In the material below, find the line with "X290105457Y-83446024D03*" and the line with "X129050000Y-182921000D03*", then output those two lines and every line between them, exactly.

Start of Data supplied

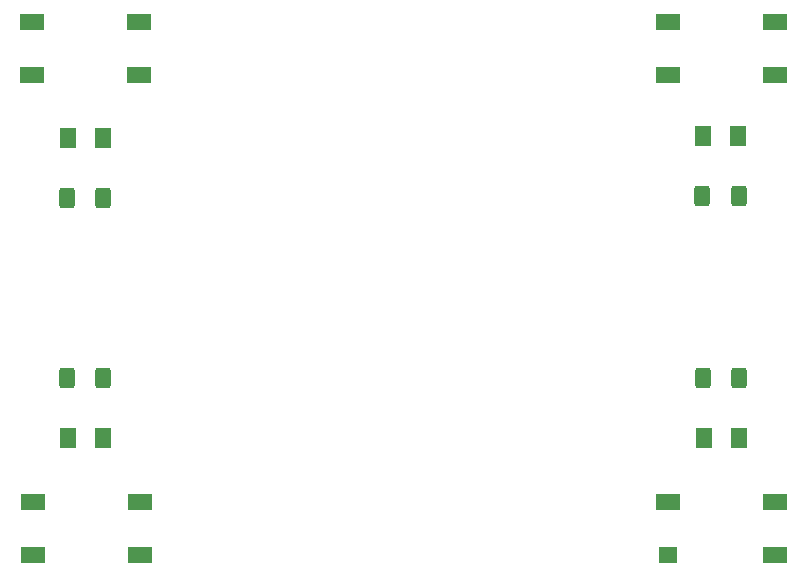
<source format=gbr>
%TF.GenerationSoftware,KiCad,Pcbnew,(6.0.0)*%
%TF.CreationDate,2022-03-26T12:46:50-04:00*%
%TF.ProjectId,old,6f6c642e-6b69-4636-9164-5f7063625858,rev?*%
%TF.SameCoordinates,Original*%
%TF.FileFunction,Paste,Top*%
%TF.FilePolarity,Positive*%
%FSLAX46Y46*%
G04 Gerber Fmt 4.6, Leading zero omitted, Abs format (unit mm)*
G04 Created by KiCad (PCBNEW (6.0.0)) date 2022-03-26 12:46:50*
%MOMM*%
%LPD*%
G01*
G04 APERTURE LIST*
G04 Aperture macros list*
%AMRoundRect*
0 Rectangle with rounded corners*
0 $1 Rounding radius*
0 $2 $3 $4 $5 $6 $7 $8 $9 X,Y pos of 4 corners*
0 Add a 4 corners polygon primitive as box body*
4,1,4,$2,$3,$4,$5,$6,$7,$8,$9,$2,$3,0*
0 Add four circle primitives for the rounded corners*
1,1,$1+$1,$2,$3*
1,1,$1+$1,$4,$5*
1,1,$1+$1,$6,$7*
1,1,$1+$1,$8,$9*
0 Add four rect primitives between the rounded corners*
20,1,$1+$1,$2,$3,$4,$5,0*
20,1,$1+$1,$4,$5,$6,$7,0*
20,1,$1+$1,$6,$7,$8,$9,0*
20,1,$1+$1,$8,$9,$2,$3,0*%
G04 Aperture macros list end*
%ADD10R,2.100000X1.400000*%
%ADD11R,1.580000X1.400000*%
%ADD12RoundRect,0.250000X-0.400000X-0.625000X0.400000X-0.625000X0.400000X0.625000X-0.400000X0.625000X0*%
%ADD13RoundRect,0.250001X-0.462499X-0.624999X0.462499X-0.624999X0.462499X0.624999X-0.462499X0.624999X0*%
%ADD14RoundRect,0.250000X0.400000X0.625000X-0.400000X0.625000X-0.400000X-0.625000X0.400000X-0.625000X0*%
G04 APERTURE END LIST*
D10*
%TO.C,SW3*%
X177797500Y-120360000D03*
D11*
X168697500Y-120360000D03*
D10*
X177797500Y-115860000D03*
X168697500Y-115860000D03*
%TD*%
%TO.C,SW4*%
X114916750Y-115860000D03*
X124016750Y-115860000D03*
X114916750Y-120360000D03*
X124016750Y-120360000D03*
%TD*%
%TO.C,SW2*%
X168697500Y-75220000D03*
X177797500Y-75220000D03*
X168697500Y-79720000D03*
X177797500Y-79720000D03*
%TD*%
%TO.C,SW1*%
X114830000Y-75220000D03*
X123930000Y-75220000D03*
X114830000Y-79720000D03*
X123930000Y-79720000D03*
%TD*%
D12*
%TO.C,R5*%
X117807500Y-90170000D03*
X120907500Y-90170000D03*
%TD*%
%TO.C,R4*%
X174719000Y-90001000D03*
X171619000Y-90001000D03*
%TD*%
D13*
%TO.C,D3*%
X174679000Y-84921000D03*
X171704000Y-84921000D03*
%TD*%
%TO.C,D4*%
X117892500Y-85090000D03*
X120867500Y-85090000D03*
%TD*%
D12*
%TO.C,R3*%
X171652000Y-105410000D03*
X174752000Y-105410000D03*
%TD*%
D14*
%TO.C,R2*%
X120907500Y-105410000D03*
X117807500Y-105410000D03*
%TD*%
D13*
%TO.C,D2*%
X171737000Y-110490000D03*
X174712000Y-110490000D03*
%TD*%
%TO.C,D1*%
X117892500Y-110490000D03*
X120867500Y-110490000D03*
%TD*%
M02*

</source>
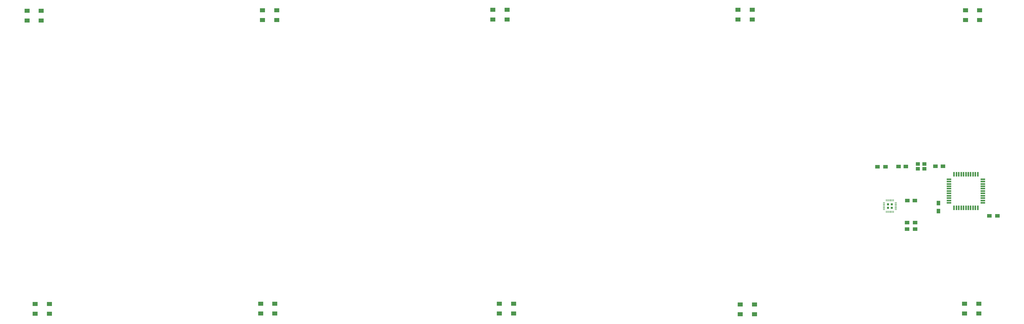
<source format=gbr>
G04 #@! TF.GenerationSoftware,KiCad,Pcbnew,(5.0.2)-1*
G04 #@! TF.CreationDate,2019-03-25T23:00:56+03:00*
G04 #@! TF.ProjectId,Mechanical Keyboard,4d656368-616e-4696-9361-6c204b657962,rev?*
G04 #@! TF.SameCoordinates,Original*
G04 #@! TF.FileFunction,Paste,Top*
G04 #@! TF.FilePolarity,Positive*
%FSLAX46Y46*%
G04 Gerber Fmt 4.6, Leading zero omitted, Abs format (unit mm)*
G04 Created by KiCad (PCBNEW (5.0.2)-1) date 25.03.2019 23:00:56*
%MOMM*%
%LPD*%
G01*
G04 APERTURE LIST*
%ADD10R,0.550000X1.500000*%
%ADD11R,1.500000X0.550000*%
%ADD12R,1.800000X1.400000*%
%ADD13R,0.200000X0.800000*%
%ADD14R,0.800000X0.200000*%
%ADD15R,0.720000X0.720000*%
%ADD16R,1.399540X1.150620*%
%ADD17R,1.500000X1.250000*%
%ADD18R,1.500000X1.300000*%
%ADD19R,1.300000X1.500000*%
G04 APERTURE END LIST*
D10*
G04 #@! TO.C,U1*
X371030000Y-135778000D03*
X370230000Y-135778000D03*
X369430000Y-135778000D03*
X368630000Y-135778000D03*
X367830000Y-135778000D03*
X367030000Y-135778000D03*
X366230000Y-135778000D03*
X365430000Y-135778000D03*
X364630000Y-135778000D03*
X363830000Y-135778000D03*
X363030000Y-135778000D03*
D11*
X361330000Y-137478000D03*
X361330000Y-138278000D03*
X361330000Y-139078000D03*
X361330000Y-139878000D03*
X361330000Y-140678000D03*
X361330000Y-141478000D03*
X361330000Y-142278000D03*
X361330000Y-143078000D03*
X361330000Y-143878000D03*
X361330000Y-144678000D03*
X361330000Y-145478000D03*
D10*
X363030000Y-147178000D03*
X363830000Y-147178000D03*
X364630000Y-147178000D03*
X365430000Y-147178000D03*
X366230000Y-147178000D03*
X367030000Y-147178000D03*
X367830000Y-147178000D03*
X368630000Y-147178000D03*
X369430000Y-147178000D03*
X370230000Y-147178000D03*
X371030000Y-147178000D03*
D11*
X372730000Y-145478000D03*
X372730000Y-144678000D03*
X372730000Y-143878000D03*
X372730000Y-143078000D03*
X372730000Y-142278000D03*
X372730000Y-141478000D03*
X372730000Y-140678000D03*
X372730000Y-139878000D03*
X372730000Y-139078000D03*
X372730000Y-138278000D03*
X372730000Y-137478000D03*
G04 #@! TD*
D12*
G04 #@! TO.C,LED101*
X366855219Y-80341015D03*
X366855219Y-83641015D03*
X371655219Y-83641015D03*
X371655219Y-80341015D03*
G04 #@! TD*
G04 #@! TO.C,LED102*
X290105457Y-80146024D03*
X290105457Y-83446024D03*
X294905457Y-83446024D03*
X294905457Y-80146024D03*
G04 #@! TD*
G04 #@! TO.C,LED103*
X207386411Y-80225023D03*
X207386411Y-83525023D03*
X212186411Y-83525023D03*
X212186411Y-80225023D03*
G04 #@! TD*
G04 #@! TO.C,LED104*
X129654258Y-80324845D03*
X129654258Y-83624845D03*
X134454258Y-83624845D03*
X134454258Y-80324845D03*
G04 #@! TD*
G04 #@! TO.C,LED105*
X50227065Y-80517126D03*
X50227065Y-83817126D03*
X55027065Y-83817126D03*
X55027065Y-80517126D03*
G04 #@! TD*
G04 #@! TO.C,LED106*
X57766689Y-182973132D03*
X57766689Y-179673132D03*
X52966689Y-179673132D03*
X52966689Y-182973132D03*
G04 #@! TD*
G04 #@! TO.C,LED107*
X133850000Y-182921000D03*
X133850000Y-179621000D03*
X129050000Y-179621000D03*
X129050000Y-182921000D03*
G04 #@! TD*
G04 #@! TO.C,LED108*
X214375000Y-182921000D03*
X214375000Y-179621000D03*
X209575000Y-179621000D03*
X209575000Y-182921000D03*
G04 #@! TD*
G04 #@! TO.C,LED109*
X295650000Y-183132000D03*
X295650000Y-179832000D03*
X290850000Y-179832000D03*
X290850000Y-183132000D03*
G04 #@! TD*
G04 #@! TO.C,LED110*
X371348000Y-182880000D03*
X371348000Y-179580000D03*
X366548000Y-179580000D03*
X366548000Y-182880000D03*
G04 #@! TD*
D13*
G04 #@! TO.C,U2*
X340170000Y-148510000D03*
X340570000Y-148510000D03*
X340970000Y-148510000D03*
X341370000Y-148510000D03*
X341770000Y-148510000D03*
X342170000Y-148510000D03*
X342570000Y-148510000D03*
D14*
X343320000Y-147760000D03*
X343320000Y-147360000D03*
X343320000Y-146960000D03*
X343320000Y-146560000D03*
X343320000Y-146160000D03*
X343320000Y-145760000D03*
X343320000Y-145360000D03*
D13*
X342570000Y-144610000D03*
X342170000Y-144610000D03*
X341770000Y-144610000D03*
X341370000Y-144610000D03*
X340970000Y-144610000D03*
X340570000Y-144610000D03*
X340170000Y-144610000D03*
D14*
X339420000Y-145360000D03*
X339420000Y-145760000D03*
X339420000Y-146160000D03*
X339420000Y-146560000D03*
X339420000Y-146960000D03*
X339420000Y-147360000D03*
X339420000Y-147760000D03*
D15*
X341970000Y-145960000D03*
X340770000Y-145960000D03*
X341970000Y-147160000D03*
X340770000Y-147160000D03*
G04 #@! TD*
D16*
G04 #@! TO.C,X1*
X350774000Y-132334000D03*
X352973640Y-132334000D03*
X350774000Y-133934200D03*
X352973640Y-133934200D03*
G04 #@! TD*
D17*
G04 #@! TO.C,C2*
X344260800Y-133197600D03*
X346760800Y-133197600D03*
G04 #@! TD*
G04 #@! TO.C,C3*
X359243000Y-133096000D03*
X356743000Y-133096000D03*
G04 #@! TD*
G04 #@! TO.C,C5*
X347258000Y-144703800D03*
X349758000Y-144703800D03*
G04 #@! TD*
D18*
G04 #@! TO.C,R4*
X377651000Y-149907000D03*
X374951000Y-149907000D03*
G04 #@! TD*
D19*
G04 #@! TO.C,R9*
X357759000Y-148289000D03*
X357759000Y-145589000D03*
G04 #@! TD*
D18*
G04 #@! TO.C,R10*
X339852000Y-133273800D03*
X337152000Y-133273800D03*
G04 #@! TD*
G04 #@! TO.C,R12*
X349885000Y-152146000D03*
X347185000Y-152146000D03*
G04 #@! TD*
G04 #@! TO.C,R13*
X349885000Y-154330400D03*
X347185000Y-154330400D03*
G04 #@! TD*
M02*

</source>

End of Data supplied

> **Response area**:
X290105457Y-83446024D03*
X294905457Y-83446024D03*
X294905457Y-80146024D03*
G04 #@! TD*
G04 #@! TO.C,LED103*
X207386411Y-80225023D03*
X207386411Y-83525023D03*
X212186411Y-83525023D03*
X212186411Y-80225023D03*
G04 #@! TD*
G04 #@! TO.C,LED104*
X129654258Y-80324845D03*
X129654258Y-83624845D03*
X134454258Y-83624845D03*
X134454258Y-80324845D03*
G04 #@! TD*
G04 #@! TO.C,LED105*
X50227065Y-80517126D03*
X50227065Y-83817126D03*
X55027065Y-83817126D03*
X55027065Y-80517126D03*
G04 #@! TD*
G04 #@! TO.C,LED106*
X57766689Y-182973132D03*
X57766689Y-179673132D03*
X52966689Y-179673132D03*
X52966689Y-182973132D03*
G04 #@! TD*
G04 #@! TO.C,LED107*
X133850000Y-182921000D03*
X133850000Y-179621000D03*
X129050000Y-179621000D03*
X129050000Y-182921000D03*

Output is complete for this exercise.